** Activity **
Can you reproduce only the listing below, from its first line through the line containing "fitur, Xiaomi Redmi", swapping "EXAMEN" for "PRUEBA" and leaving everything else unchanged?

** Input **
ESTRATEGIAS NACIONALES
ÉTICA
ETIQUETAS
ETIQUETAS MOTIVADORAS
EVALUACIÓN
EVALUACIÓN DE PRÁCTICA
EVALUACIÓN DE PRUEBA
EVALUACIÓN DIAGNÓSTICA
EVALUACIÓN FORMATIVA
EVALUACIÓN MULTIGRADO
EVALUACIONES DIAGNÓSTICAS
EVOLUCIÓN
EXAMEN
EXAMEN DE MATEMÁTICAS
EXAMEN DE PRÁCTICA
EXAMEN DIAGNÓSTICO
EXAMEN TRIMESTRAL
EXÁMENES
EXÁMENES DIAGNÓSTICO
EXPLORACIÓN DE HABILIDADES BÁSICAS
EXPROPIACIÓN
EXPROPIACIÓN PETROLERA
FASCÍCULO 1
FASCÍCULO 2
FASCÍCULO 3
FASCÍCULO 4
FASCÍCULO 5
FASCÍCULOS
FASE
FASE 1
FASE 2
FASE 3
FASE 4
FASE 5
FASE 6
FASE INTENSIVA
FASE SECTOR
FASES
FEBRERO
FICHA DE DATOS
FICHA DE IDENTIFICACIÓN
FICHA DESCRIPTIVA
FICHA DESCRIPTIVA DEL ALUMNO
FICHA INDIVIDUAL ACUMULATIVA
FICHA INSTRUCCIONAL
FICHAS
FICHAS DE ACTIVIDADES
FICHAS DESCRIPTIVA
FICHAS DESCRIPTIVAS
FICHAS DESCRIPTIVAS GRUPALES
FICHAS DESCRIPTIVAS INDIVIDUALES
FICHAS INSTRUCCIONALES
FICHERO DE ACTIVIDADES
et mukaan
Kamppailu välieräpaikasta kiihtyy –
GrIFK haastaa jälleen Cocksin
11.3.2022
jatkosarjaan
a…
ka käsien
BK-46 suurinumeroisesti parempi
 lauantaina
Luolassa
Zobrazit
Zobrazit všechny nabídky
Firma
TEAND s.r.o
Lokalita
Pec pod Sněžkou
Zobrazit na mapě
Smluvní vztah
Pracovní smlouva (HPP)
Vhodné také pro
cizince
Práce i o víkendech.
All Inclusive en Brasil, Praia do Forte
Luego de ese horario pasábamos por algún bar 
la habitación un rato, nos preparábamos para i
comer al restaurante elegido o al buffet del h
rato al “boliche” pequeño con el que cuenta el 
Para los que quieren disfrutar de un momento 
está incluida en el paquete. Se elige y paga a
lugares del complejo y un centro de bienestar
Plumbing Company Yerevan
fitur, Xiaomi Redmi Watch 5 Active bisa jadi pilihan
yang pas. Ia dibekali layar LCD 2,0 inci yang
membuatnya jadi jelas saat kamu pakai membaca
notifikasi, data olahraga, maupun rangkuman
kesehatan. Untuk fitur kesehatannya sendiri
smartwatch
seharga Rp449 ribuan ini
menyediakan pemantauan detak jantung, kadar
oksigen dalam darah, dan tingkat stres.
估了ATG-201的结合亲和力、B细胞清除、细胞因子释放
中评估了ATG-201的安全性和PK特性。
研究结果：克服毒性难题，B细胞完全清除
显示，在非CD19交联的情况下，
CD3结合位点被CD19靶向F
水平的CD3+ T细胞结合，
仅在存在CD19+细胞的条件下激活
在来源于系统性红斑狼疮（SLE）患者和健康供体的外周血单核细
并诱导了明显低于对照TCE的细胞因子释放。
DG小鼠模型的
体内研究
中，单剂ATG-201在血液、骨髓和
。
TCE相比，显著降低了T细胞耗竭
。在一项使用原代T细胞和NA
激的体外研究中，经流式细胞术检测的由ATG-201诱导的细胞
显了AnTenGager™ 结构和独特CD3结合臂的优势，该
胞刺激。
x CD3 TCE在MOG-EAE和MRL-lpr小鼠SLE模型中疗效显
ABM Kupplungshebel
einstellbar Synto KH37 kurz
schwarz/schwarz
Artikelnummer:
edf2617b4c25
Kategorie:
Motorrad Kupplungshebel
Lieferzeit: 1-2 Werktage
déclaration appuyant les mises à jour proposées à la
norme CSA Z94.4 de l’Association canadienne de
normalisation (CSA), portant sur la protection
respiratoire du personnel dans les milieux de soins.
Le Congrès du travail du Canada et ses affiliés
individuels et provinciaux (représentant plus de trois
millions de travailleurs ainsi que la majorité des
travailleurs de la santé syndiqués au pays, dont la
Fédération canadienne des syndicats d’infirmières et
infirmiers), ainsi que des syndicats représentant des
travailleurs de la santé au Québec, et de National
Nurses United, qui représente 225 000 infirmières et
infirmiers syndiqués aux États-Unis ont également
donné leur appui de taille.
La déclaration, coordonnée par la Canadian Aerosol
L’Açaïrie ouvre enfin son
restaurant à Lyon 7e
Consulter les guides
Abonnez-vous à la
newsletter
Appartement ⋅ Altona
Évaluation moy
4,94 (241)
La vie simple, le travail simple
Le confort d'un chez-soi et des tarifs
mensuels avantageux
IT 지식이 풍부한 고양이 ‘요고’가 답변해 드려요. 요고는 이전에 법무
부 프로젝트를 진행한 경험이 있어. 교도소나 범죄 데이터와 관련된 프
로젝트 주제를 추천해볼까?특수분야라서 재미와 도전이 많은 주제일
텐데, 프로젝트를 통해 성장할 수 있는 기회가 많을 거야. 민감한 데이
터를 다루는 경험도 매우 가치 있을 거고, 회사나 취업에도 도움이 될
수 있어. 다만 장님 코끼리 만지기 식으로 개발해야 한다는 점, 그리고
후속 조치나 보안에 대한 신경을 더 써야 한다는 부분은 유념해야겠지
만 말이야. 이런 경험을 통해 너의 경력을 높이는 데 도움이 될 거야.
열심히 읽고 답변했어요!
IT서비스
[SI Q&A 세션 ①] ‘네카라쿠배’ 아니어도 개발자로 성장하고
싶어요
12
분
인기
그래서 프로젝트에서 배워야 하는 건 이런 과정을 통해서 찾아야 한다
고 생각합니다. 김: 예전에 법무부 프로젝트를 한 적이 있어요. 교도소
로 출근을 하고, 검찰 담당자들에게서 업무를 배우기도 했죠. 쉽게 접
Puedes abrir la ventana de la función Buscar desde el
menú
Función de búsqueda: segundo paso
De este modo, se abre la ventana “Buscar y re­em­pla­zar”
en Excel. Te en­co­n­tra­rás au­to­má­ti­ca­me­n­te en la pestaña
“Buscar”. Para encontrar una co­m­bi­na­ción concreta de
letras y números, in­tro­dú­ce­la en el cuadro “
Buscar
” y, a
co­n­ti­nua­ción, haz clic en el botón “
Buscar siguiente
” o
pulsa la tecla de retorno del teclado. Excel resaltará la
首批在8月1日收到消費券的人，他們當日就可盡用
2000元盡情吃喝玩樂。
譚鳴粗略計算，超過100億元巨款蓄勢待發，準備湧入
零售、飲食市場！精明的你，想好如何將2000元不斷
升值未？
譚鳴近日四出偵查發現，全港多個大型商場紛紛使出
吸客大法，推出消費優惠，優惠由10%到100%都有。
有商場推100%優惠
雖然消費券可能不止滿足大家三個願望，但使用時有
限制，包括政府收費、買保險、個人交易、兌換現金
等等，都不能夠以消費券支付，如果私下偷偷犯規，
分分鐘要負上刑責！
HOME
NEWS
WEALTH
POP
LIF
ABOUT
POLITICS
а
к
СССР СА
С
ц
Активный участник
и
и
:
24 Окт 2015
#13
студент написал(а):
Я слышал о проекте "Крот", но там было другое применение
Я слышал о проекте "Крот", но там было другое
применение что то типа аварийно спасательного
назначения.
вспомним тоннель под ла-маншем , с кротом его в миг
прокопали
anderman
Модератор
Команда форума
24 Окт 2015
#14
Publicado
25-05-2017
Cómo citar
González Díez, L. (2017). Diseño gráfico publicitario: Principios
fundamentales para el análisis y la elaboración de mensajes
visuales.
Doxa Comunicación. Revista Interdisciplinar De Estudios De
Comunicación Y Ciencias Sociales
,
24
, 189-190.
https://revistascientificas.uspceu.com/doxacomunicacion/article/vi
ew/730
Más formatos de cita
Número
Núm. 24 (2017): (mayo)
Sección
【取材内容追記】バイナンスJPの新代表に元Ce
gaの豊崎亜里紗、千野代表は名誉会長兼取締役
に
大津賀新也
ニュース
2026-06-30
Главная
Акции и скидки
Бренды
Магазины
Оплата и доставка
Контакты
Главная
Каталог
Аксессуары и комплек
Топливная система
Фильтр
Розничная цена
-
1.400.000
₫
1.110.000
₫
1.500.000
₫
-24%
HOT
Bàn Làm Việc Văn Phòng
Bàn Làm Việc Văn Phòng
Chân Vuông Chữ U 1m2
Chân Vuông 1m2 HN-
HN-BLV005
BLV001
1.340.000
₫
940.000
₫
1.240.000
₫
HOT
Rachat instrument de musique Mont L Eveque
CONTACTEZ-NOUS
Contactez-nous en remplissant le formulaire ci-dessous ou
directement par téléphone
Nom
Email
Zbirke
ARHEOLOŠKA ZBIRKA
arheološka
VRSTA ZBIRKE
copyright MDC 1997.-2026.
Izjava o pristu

** Result of this exercise **
ESTRATEGIAS NACIONALES
ÉTICA
ETIQUETAS
ETIQUETAS MOTIVADORAS
EVALUACIÓN
EVALUACIÓN DE PRÁCTICA
EVALUACIÓN DE PRUEBA
EVALUACIÓN DIAGNÓSTICA
EVALUACIÓN FORMATIVA
EVALUACIÓN MULTIGRADO
EVALUACIONES DIAGNÓSTICAS
EVOLUCIÓN
PRUEBA
PRUEBA DE MATEMÁTICAS
PRUEBA DE PRÁCTICA
PRUEBA DIAGNÓSTICO
PRUEBA TRIMESTRAL
EXÁMENES
EXÁMENES DIAGNÓSTICO
EXPLORACIÓN DE HABILIDADES BÁSICAS
EXPROPIACIÓN
EXPROPIACIÓN PETROLERA
FASCÍCULO 1
FASCÍCULO 2
FASCÍCULO 3
FASCÍCULO 4
FASCÍCULO 5
FASCÍCULOS
FASE
FASE 1
FASE 2
FASE 3
FASE 4
FASE 5
FASE 6
FASE INTENSIVA
FASE SECTOR
FASES
FEBRERO
FICHA DE DATOS
FICHA DE IDENTIFICACIÓN
FICHA DESCRIPTIVA
FICHA DESCRIPTIVA DEL ALUMNO
FICHA INDIVIDUAL ACUMULATIVA
FICHA INSTRUCCIONAL
FICHAS
FICHAS DE ACTIVIDADES
FICHAS DESCRIPTIVA
FICHAS DESCRIPTIVAS
FICHAS DESCRIPTIVAS GRUPALES
FICHAS DESCRIPTIVAS INDIVIDUALES
FICHAS INSTRUCCIONALES
FICHERO DE ACTIVIDADES
et mukaan
Kamppailu välieräpaikasta kiihtyy –
GrIFK haastaa jälleen Cocksin
11.3.2022
jatkosarjaan
a…
ka käsien
BK-46 suurinumeroisesti parempi
 lauantaina
Luolassa
Zobrazit
Zobrazit všechny nabídky
Firma
TEAND s.r.o
Lokalita
Pec pod Sněžkou
Zobrazit na mapě
Smluvní vztah
Pracovní smlouva (HPP)
Vhodné také pro
cizince
Práce i o víkendech.
All Inclusive en Brasil, Praia do Forte
Luego de ese horario pasábamos por algún bar 
la habitación un rato, nos preparábamos para i
comer al restaurante elegido o al buffet del h
rato al “boliche” pequeño con el que cuenta el 
Para los que quieren disfrutar de un momento 
está incluida en el paquete. Se elige y paga a
lugares del complejo y un centro de bienestar
Plumbing Company Yerevan
fitur, Xiaomi Redmi Watch 5 Active bisa jadi pilihan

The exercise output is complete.